For the interaction of STIP1 homology and U-box-1 (STUB1), IL-4R α is used as the target, which prevents IL-4 or IL-13 signal transduction via ubiquitination mediated proteasome degradation (130). In STUB1-deficient mice, spontaneous airway inflammation increases IL-4R α expression, STAT6 is continuously activated, M2 macrophages are activated and serum IgE increases (130). The level of STUB1 in the airway of patients with asthma or COPD increases, suggesting that upregulation of STUB1 may be an important feedback mechanism for inhibiting IL-4R signal transduction in airway inflammation (130).

Carcinoma of the lungs

In different tumors, type 2 immune responses induce polarization of M2 macrophages, which in turn enhances the invasion and migration of tumor cells by secreting Arg1, IL-10 and TGF-β (107,131,132). The progression of lung cancer is associated with poor patient prognosis and high mortality (133). The survival rate of tumor-bearing mice with vitamin A deficiency diet is low, and the tumor size increases with increasing number of type 2 cytokines, ILC2s and M2 macrophages in BALF of mice, suggesting that ILC2s and polarized M2 macrophages play a synergistic role in promoting cancer progression (133). This synergistic effect may be accomplished via two pathways, the co-promotion of ILC2s and M2-type macrophages by IL-33 (134–136), and the promotion of M2 macrophage polarization by type 2 cytokines (123,137), such as IL-4 and IL-13, secreted by ILC2s (138). This is consistent with the fact that both M2 subtype macrophages (M2a and M2b) and IL-25-stimulated ILC2s favor cancer progression (139). Notably, other substances that inhibit the polarization of M2 macrophages by IL-4/13 can change the tumor microenvironment (140). However, further studies are required to understand the crosstalk between ILC2s and M2 macrophages in lung cancer and determine their underlying molecular mechanisms.

Other diseases affecting the lungs

Sepsis is defined as life-threatening organ dysfunction caused by a dysregulated host response to infection (141). The lung is an extremely fragile organ that is prone to sepsis (142). In sepsis model with cecal ligation and puncture, IL-33 upregulates IL-5 in ILC2s, whereas IL-5 inhibits neutrophil and monocyte infiltration, suggesting that this axis is involved in lung injury early after sepsis (142). Survivors of sepsis will have chronically low immune functions (143).
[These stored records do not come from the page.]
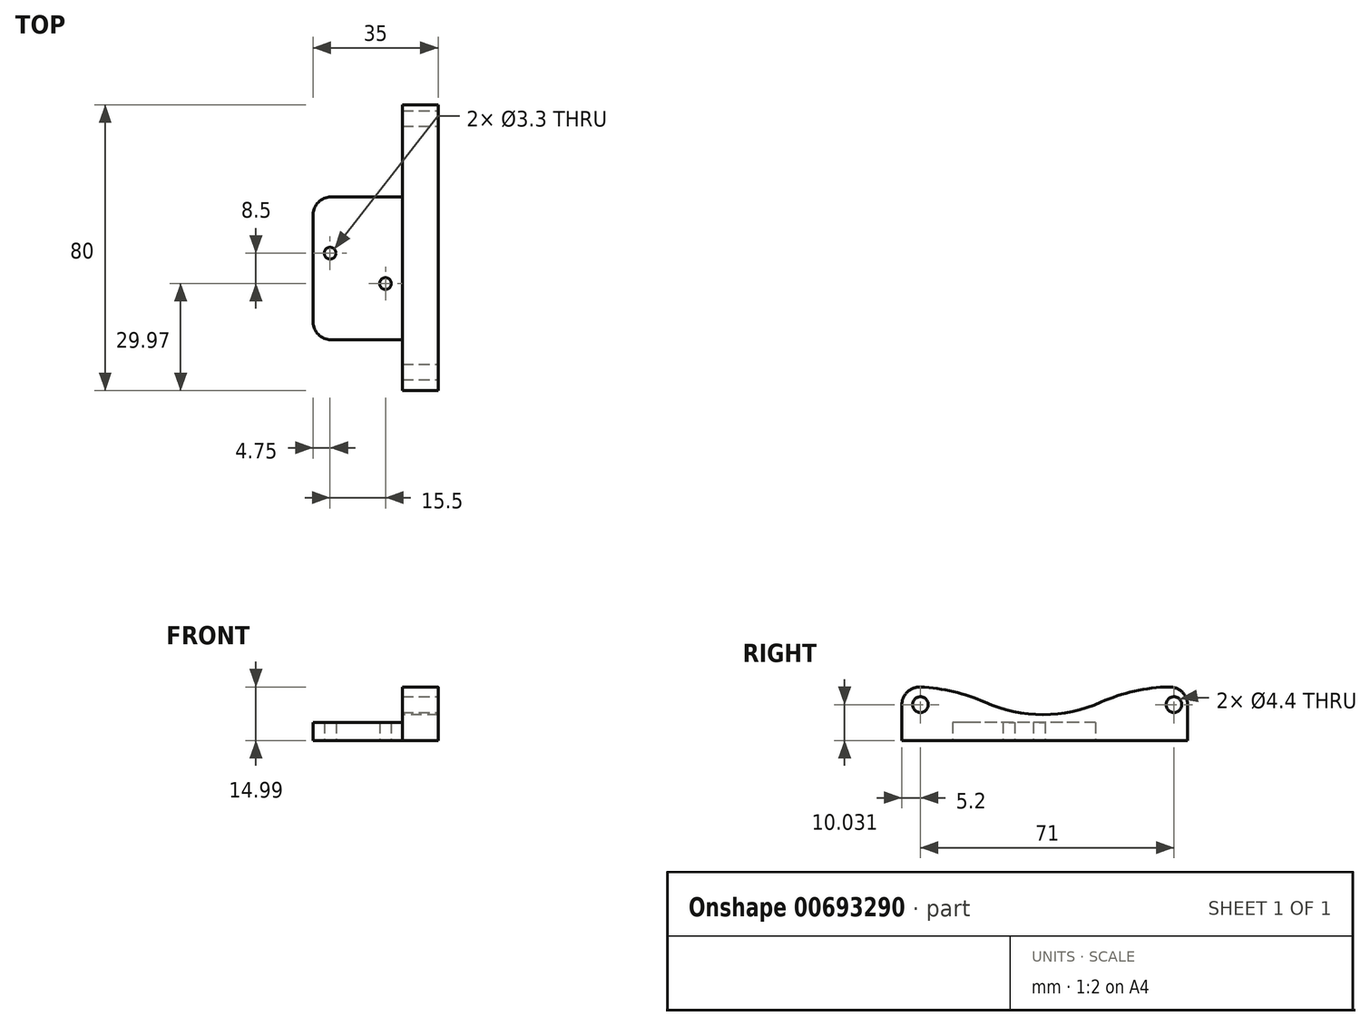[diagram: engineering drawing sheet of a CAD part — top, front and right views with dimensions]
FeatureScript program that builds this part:
annotation { "Feature Type Name" : "Feature", "Feature Type Description" : "" }
export const myFeature = defineFeature(function(context is Context, id is Id, definition is map)
    precondition{}
    {
        {
            var Q0;
            Q0=qCreatedBy(makeId("Top.planeOp"),FACE);
            var sketch = newSketch(context, id + "F0", { "sketchPlane" : qUnion([Q0])});
            skLineSegment(sketch, "E0.bottom", {"start": v(7.75, 4.25) * mm, "end": v(-7.75, 4.25) * mm, "construction": true});
            skLineSegment(sketch, "E0.top", {"start": v(7.75, -4.25) * mm, "end": v(-7.75, -4.25) * mm, "construction": true});
            skLineSegment(sketch, "E0.left", {"start": v(7.75, 4.25) * mm, "end": v(7.75, -4.25) * mm, "construction": true});
            skLineSegment(sketch, "E0.right", {"start": v(-7.75, 4.25) * mm, "end": v(-7.75, -4.25) * mm, "construction": true});
            skPoint(sketch, "E0.middle", {"position": v(0, 0) * mm});
            skLineSegment(sketch, "E1.bottom", {"start": v(12.5, 20) * mm, "end": v(-12.5, 20) * mm});
            skLineSegment(sketch, "E1.top", {"start": v(12.5, -20) * mm, "end": v(-12.5, -20) * mm});
            skLineSegment(sketch, "E1.left", {"start": v(12.5, 20) * mm, "end": v(12.5, -20) * mm});
            skLineSegment(sketch, "E1.right", {"start": v(-12.5, 20) * mm, "end": v(-12.5, -20) * mm});
            skLineSegment(sketch, "E2", {"start": v(12.5, 20) * mm, "end": v(12.5, 45.78) * mm});
            skLineSegment(sketch, "E3", {"start": v(12.5, 45.78) * mm, "end": v(22.5, 45.78) * mm});
            skLineSegment(sketch, "E4", {"start": v(22.5, 45.78) * mm, "end": v(22.5, -34.22) * mm});
            skLineSegment(sketch, "E5", {"start": v(22.5, -34.22) * mm, "end": v(12.5, -34.22) * mm});
            skLineSegment(sketch, "E6", {"start": v(12.5, -34.22) * mm, "end": v(12.5, -20) * mm});
            skSolve(sketch);
        }
        {
            var Q0;
            Q0=makeQuery(id+"F0.imprint","IMPRINT",FACE,{"disambiguationData":[TD([[makeQuery(id+"F0.imprint","IMPRINT",EDGE,{"derivedFrom":sQuery(id+"F0.wireOp",EDGE,"E1.bottom")}),1.0]])]});
            extrude(context, id + "F1", {"entities" : qUnion([Q0]), "depth" : 5 * mm, "offsetDistance" : 25 * mm});
        }
        {
            var Q0;
            Q0=sQuery(id+"F0.wireOp",VERTEX,"E0.right.start");
            var Q1;
            Q1=sQuery(id+"F0.wireOp",VERTEX,"E0.left.end");
            var Q2;
            Q2=makeQuery(id+"F1.opExtrude","SWEPT_BODY",BODY,{"disambiguationData":[OSD([sQuery(id+"F0.wireOp",EDGE,"E1.bottom"),sQuery(id+"F0.wireOp",EDGE,"E1.top"),sQuery(id+"F0.wireOp",EDGE,"E1.left"),sQuery(id+"F0.wireOp",EDGE,"E1.right")])]});
            hole(context, id + "F2", {"style" : HoleStyle.SIMPLE, "endStyle" : HoleEndStyle.THROUGH, "oppositeDirection" : true, "standardTappedOrClearance" : lookupTablePath({ "standard" : "ISO", "fit" : "Normal", "size" : "M3", "type" : "Clearance" }), "standardBlindInLast" : lookupTablePath({ "fit" : "Standard", "standard" : "ISO", "size" : "M3", "type" : "Clearance" }), "holeDiameter" : 3.3 * mm, "majorDiameter" : 5 * mm, "isTappedThrough" : true, "tappedDepth" : 12 * mm, "tapClearance" : 3, "startFromSketch" : true, "locations" : qUnion([Q0, Q1]), "scope" : qUnion([Q2])});
        }
        {
            var Q0;
            Q0=makeQuery(id+"F0.imprint","IMPRINT",FACE,{"disambiguationData":[TD([[makeQuery(id+"F0.imprint","IMPRINT",EDGE,{"derivedFrom":sQuery(id+"F0.wireOp",EDGE,"E1.left")}),1.0]])]});
            extrude(context, id + "F3", {"entities" : qUnion([Q0]), "operationType" : NewBodyOperationType.ADD, "depth" : 15 * mm, "offsetDistance" : 25 * mm});
        }
        {
            var Q0;
            Q0=makeQuery(id+"F3.opExtrude","SWEPT_FACE",FACE,{"disambiguationData":[OSD([sQuery(id+"F0.wireOp",EDGE,"E5")])]});
            var sketch = newSketch(context, id + "F4", { "sketchPlane" : qUnion([Q0])});
            skLineSegment(sketch, "E7", {"start": v(15.88, 16.53) * mm, "end": v(15.88, -1.5) * mm});
            skLineSegment(sketch, "E8", {"start": v(15.88, -1.5) * mm, "end": v(24.4, -1.5) * mm});
            skLineSegment(sketch, "E9", {"start": v(24.4, -1.5) * mm, "end": v(24.4, 16.53) * mm});
            skLineSegment(sketch, "E10", {"start": v(24.4, 16.53) * mm, "end": v(15.88, 16.53) * mm});
            skSolve(sketch);
        }
        {
            var Q0;
            {var subQ0=sQuery(id+"F4.wireOp",EDGE,"E8");var subQ1=sQuery(id+"F4.wireOp",EDGE,"E7");var subQ2=makeQuery(id+"F4.imprint","INTERSECT",VERTEX,{"derivedFrom":[subQ1,subQ0]});Q0=makeQuery(id+"F4.imprint","IMPRINT",FACE,{"disambiguationData":[TD([[makeQuery(id+"F4.imprint","IMPRINT",EDGE,{"disambiguationData":[TD([[subQ2,1.0]])],"derivedFrom":subQ1}),1.0]])]});}
            extrude(context, id + "F5", {"entities" : qUnion([Q0]), "operationType" : NewBodyOperationType.REMOVE, "oppositeDirection" : true, "depth" : 100 * mm, "offsetDistance" : 25 * mm});
        }
        {
            var Q0;
            Q0=qCreatedBy(makeId("Right.planeOp"),FACE);
            var sketch = newSketch(context, id + "F6", { "sketchPlane" : qUnion([Q0])});
            skCircle(sketch, "E11", {"center": v(5.3, 47.24) * mm, "radius": 40 * mm});
            skSolve(sketch);
        }
        {
            var Q0;
            Q0=makeQuery(id+"F6.imprint","IMPRINT",FACE,{"disambiguationData":[TD([[makeQuery(id+"F6.imprint","IMPRINT",EDGE,{"derivedFrom":sQuery(id+"F6.wireOp",EDGE,"E11")}),1.0]])]});
            extrude(context, id + "F7", {"entities" : qUnion([Q0]), "operationType" : NewBodyOperationType.REMOVE, "depth" : 25 * mm, "offsetDistance" : 25 * mm});
        }
        {
            var Q0;
            Q0=makeQuery(id+"F1.opExtrude","SWEPT_EDGE",EDGE,{"disambiguationData":[OSD([sQuery(id+"F0.wireOp",EDGE,"E1.top"),sQuery(id+"F0.wireOp",EDGE,"E1.left"),sQuery(id+"F0.wireOp",EDGE,"E6")])]});
            var Q1;
            Q1=makeQuery(id+"F1.opExtrude","SWEPT_EDGE",EDGE,{"disambiguationData":[OSD([sQuery(id+"F0.wireOp",EDGE,"E1.bottom"),sQuery(id+"F0.wireOp",EDGE,"E1.left"),sQuery(id+"F0.wireOp",EDGE,"E2")])]});
            var Q2;
            Q2=makeQuery(id+"F1.opExtrude","SWEPT_EDGE",EDGE,{"disambiguationData":[OSD([sQuery(id+"F0.wireOp",EDGE,"E1.bottom"),sQuery(id+"F0.wireOp",EDGE,"E1.right")])]});
            var Q3;
            Q3=makeQuery(id+"F1.opExtrude","SWEPT_EDGE",EDGE,{"disambiguationData":[OSD([sQuery(id+"F0.wireOp",EDGE,"E1.top"),sQuery(id+"F0.wireOp",EDGE,"E1.right")])]});
            fillet(context, id + "F8", {"entities" : qUnion([Q0, Q1, Q2, Q3]), "radius" : 5 * mm, "tangentPropagation" : true, "allowEdgeOverflow" : false});
        }
        {
            var Q0;
            Q0=makeQuery(id+"F7.boolean.opBoolean","INTERSECT",EDGE,{"disambiguationData":[OD(0.0)],"derivedFrom":[makeQuery(id+"F3.opExtrude","CAP_FACE",FACE,{"disambiguationData":[OSD([sQuery(id+"F0.wireOp",EDGE,"E1.left"),sQuery(id+"F0.wireOp",EDGE,"E2"),sQuery(id+"F0.wireOp",EDGE,"E3"),sQuery(id+"F0.wireOp",EDGE,"E4"),sQuery(id+"F0.wireOp",EDGE,"E5"),sQuery(id+"F0.wireOp",EDGE,"E6")])],"isStart":false}),makeQuery(id+"F7.opExtrude","SWEPT_FACE",FACE,{"disambiguationData":[OSD([sQuery(id+"F6.wireOp",EDGE,"E11")])]})]});
            var Q1;
            Q1=makeQuery(id+"F7.boolean.opBoolean","INTERSECT",EDGE,{"disambiguationData":[OD(1.0)],"derivedFrom":[makeQuery(id+"F3.opExtrude","CAP_FACE",FACE,{"disambiguationData":[OSD([sQuery(id+"F0.wireOp",EDGE,"E1.left"),sQuery(id+"F0.wireOp",EDGE,"E2"),sQuery(id+"F0.wireOp",EDGE,"E3"),sQuery(id+"F0.wireOp",EDGE,"E4"),sQuery(id+"F0.wireOp",EDGE,"E5"),sQuery(id+"F0.wireOp",EDGE,"E6")])],"isStart":false}),makeQuery(id+"F7.opExtrude","SWEPT_FACE",FACE,{"disambiguationData":[OSD([sQuery(id+"F6.wireOp",EDGE,"E11")])]})]});
            fillet(context, id + "F9", {"entities" : qUnion([Q0, Q1]), "radius" : 50 * mm, "tangentPropagation" : true, "allowEdgeOverflow" : false});
        }
        {
            var Q0;
            Q0=makeQuery(id+"F3.opExtrude","SWEPT_FACE",FACE,{"disambiguationData":[OSD([sQuery(id+"F0.wireOp",EDGE,"E4")])]});
            var sketch = newSketch(context, id + "F10", { "sketchPlane" : qUnion([Q0])});
            skLineSegment(sketch, "E12", {"start": v(-29.02, 10.03) * mm, "end": v(41.98, 10.03) * mm, "construction": true});
            skSolve(sketch);
        }
        {
            var Q0;
            Q0=sQuery(id+"F10.wireOp",VERTEX,"E12.start");
            var Q1;
            Q1=sQuery(id+"F10.wireOp",VERTEX,"E12.end");
            var Q2;
            Q2=makeQuery(id+"F1.opExtrude","SWEPT_BODY",BODY,{"disambiguationData":[OSD([sQuery(id+"F0.wireOp",EDGE,"E1.bottom"),sQuery(id+"F0.wireOp",EDGE,"E1.top"),sQuery(id+"F0.wireOp",EDGE,"E1.left"),sQuery(id+"F0.wireOp",EDGE,"E1.right")])]});
            hole(context, id + "F11", {"style" : HoleStyle.SIMPLE, "endStyle" : HoleEndStyle.THROUGH, "standardTappedOrClearance" : lookupTablePath({ "standard" : "ISO", "fit" : "Normal", "size" : "M4", "type" : "Clearance" }), "standardBlindInLast" : lookupTablePath({ "fit" : "Standard", "standard" : "ISO", "size" : "M4", "type" : "Clearance" }), "holeDiameter" : 4.4 * mm, "majorDiameter" : 5 * mm, "isTappedThrough" : true, "tappedDepth" : 12 * mm, "tapClearance" : 3, "startFromSketch" : true, "locations" : qUnion([Q0, Q1]), "scope" : qUnion([Q2])});
        }
        {
            var Q0;
            Q0=makeQuery(id+"F3.opExtrude","CAP_EDGE",EDGE,{"disambiguationData":[OSD([sQuery(id+"F0.wireOp",EDGE,"E5")])],"isStart":false});
            var Q1;
            Q1=makeQuery(id+"F3.opExtrude","CAP_EDGE",EDGE,{"disambiguationData":[OSD([sQuery(id+"F0.wireOp",EDGE,"E3")])],"isStart":false});
            fillet(context, id + "F12", {"entities" : qUnion([Q0, Q1]), "radius" : 5 * mm, "tangentPropagation" : true, "allowEdgeOverflow" : false});
        }
    });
IL-33, which is produced following sepsis, activates ILC2s and promotes the polarization of M2 macrophages, thus accelerating the proliferation of Treg cells through IL-10 (143). Subsequently, increased ILC2s, M2 macrophages, IL-10 and Treg cells result in immunosuppression (143).
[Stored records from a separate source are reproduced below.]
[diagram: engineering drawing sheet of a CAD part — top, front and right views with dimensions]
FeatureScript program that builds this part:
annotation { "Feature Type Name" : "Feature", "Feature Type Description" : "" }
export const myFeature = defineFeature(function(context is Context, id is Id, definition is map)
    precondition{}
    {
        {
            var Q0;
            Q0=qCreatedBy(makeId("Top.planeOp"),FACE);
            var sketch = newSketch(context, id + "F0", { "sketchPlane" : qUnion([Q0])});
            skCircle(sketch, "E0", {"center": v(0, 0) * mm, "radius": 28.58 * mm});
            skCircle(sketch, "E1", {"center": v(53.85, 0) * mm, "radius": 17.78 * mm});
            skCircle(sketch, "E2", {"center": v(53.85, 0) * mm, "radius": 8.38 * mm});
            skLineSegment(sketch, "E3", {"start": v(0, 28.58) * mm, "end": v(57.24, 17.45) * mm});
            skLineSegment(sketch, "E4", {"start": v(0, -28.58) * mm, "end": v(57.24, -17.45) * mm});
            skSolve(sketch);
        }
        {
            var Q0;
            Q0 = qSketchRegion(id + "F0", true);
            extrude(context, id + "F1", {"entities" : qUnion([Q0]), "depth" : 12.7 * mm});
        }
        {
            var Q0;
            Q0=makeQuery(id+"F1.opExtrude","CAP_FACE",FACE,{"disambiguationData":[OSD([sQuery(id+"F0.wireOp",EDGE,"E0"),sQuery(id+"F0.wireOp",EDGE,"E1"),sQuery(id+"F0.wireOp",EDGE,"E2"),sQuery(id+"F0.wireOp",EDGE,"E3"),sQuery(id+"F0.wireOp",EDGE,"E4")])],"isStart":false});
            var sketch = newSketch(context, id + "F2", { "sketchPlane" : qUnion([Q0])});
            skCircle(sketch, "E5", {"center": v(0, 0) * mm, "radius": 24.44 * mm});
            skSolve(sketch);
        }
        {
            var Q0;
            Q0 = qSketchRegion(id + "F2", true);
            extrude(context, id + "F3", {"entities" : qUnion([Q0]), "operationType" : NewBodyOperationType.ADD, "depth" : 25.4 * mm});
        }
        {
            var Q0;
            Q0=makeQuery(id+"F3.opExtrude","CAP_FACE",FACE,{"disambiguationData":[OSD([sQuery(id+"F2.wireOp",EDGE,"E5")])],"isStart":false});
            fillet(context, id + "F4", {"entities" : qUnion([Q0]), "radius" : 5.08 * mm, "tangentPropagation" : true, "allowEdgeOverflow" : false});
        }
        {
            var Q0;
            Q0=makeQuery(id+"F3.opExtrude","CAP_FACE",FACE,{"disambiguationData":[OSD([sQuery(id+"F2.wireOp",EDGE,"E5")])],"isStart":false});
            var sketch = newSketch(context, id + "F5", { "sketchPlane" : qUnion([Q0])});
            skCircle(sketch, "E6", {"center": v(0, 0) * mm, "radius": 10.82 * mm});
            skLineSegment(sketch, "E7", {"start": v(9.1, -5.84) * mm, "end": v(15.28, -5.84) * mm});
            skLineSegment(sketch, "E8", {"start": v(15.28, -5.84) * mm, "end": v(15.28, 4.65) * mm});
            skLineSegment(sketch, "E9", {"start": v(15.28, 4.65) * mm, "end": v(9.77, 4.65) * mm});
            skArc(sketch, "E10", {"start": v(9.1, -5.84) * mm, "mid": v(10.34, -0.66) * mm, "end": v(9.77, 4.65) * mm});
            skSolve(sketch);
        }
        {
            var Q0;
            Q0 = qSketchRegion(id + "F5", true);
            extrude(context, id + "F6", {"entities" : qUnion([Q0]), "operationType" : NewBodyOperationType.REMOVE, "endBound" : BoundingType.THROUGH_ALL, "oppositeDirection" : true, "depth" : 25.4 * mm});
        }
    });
Conclusions and perspective

Lung resident ILC2s are important immunoregulatory cells that are involved in metabolism, tissue repair and multiple organ remodeling, outlining a previously unanticipated role of type 2 immunity in regulating basal homeostasis. Similarly, macrophages are a group of pluripotent and plasticity immune cells, that also regulate type 2 immune response. In lungs, AMs and interstitial macrophages differentiate into different cell phenotypes at different stages of development, including M1 and M2 macrophages.
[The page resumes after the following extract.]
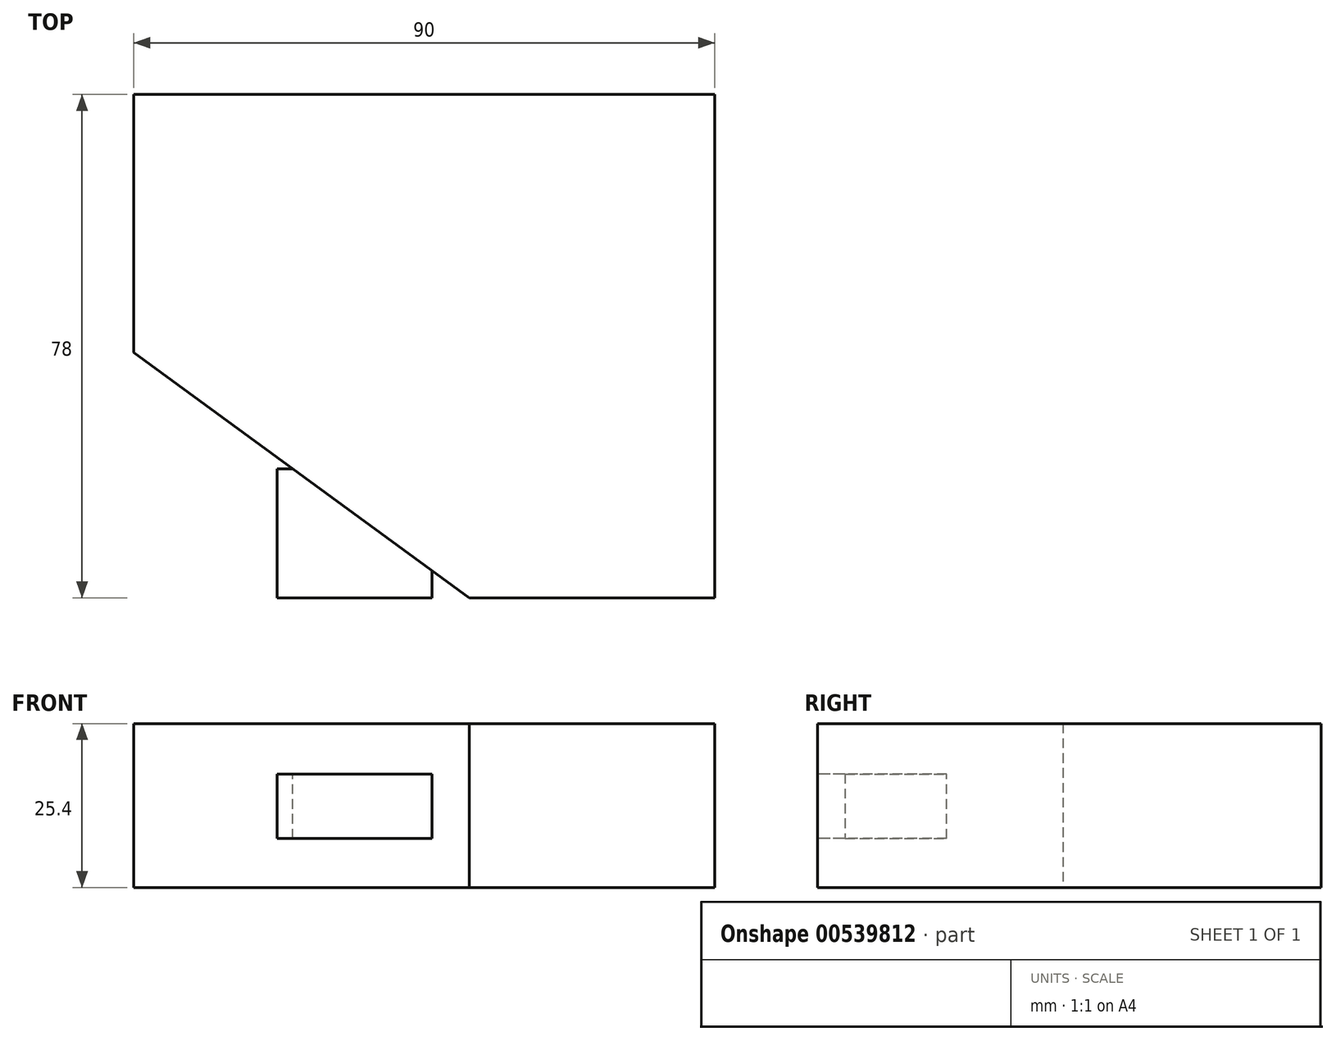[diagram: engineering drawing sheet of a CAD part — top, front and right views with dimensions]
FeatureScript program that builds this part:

The proliferation and activation of ILC2s and M2 macrophages are consistent, and are not only involved in lung development, but also in lung diseases. In addition, ILC2s and M2 macrophages interact to regulate the lung microenvironment, which is effective in pulmonary development and pulmonary diseases. The crosstalk between IL-4R α-expressing ILC2s and upregulated M2 macrophages produces remarkable effects in lung inflammation, allergy, tumor and fibrosis responses. Further studies are required to better understand the development, activation, turnover and interaction between ILC2s and M2 macrophages in lung tissues. Targeting the IL-33/ILC2s/M2-macrophage axis may be an effective novel approach for the treatment of several lung diseases.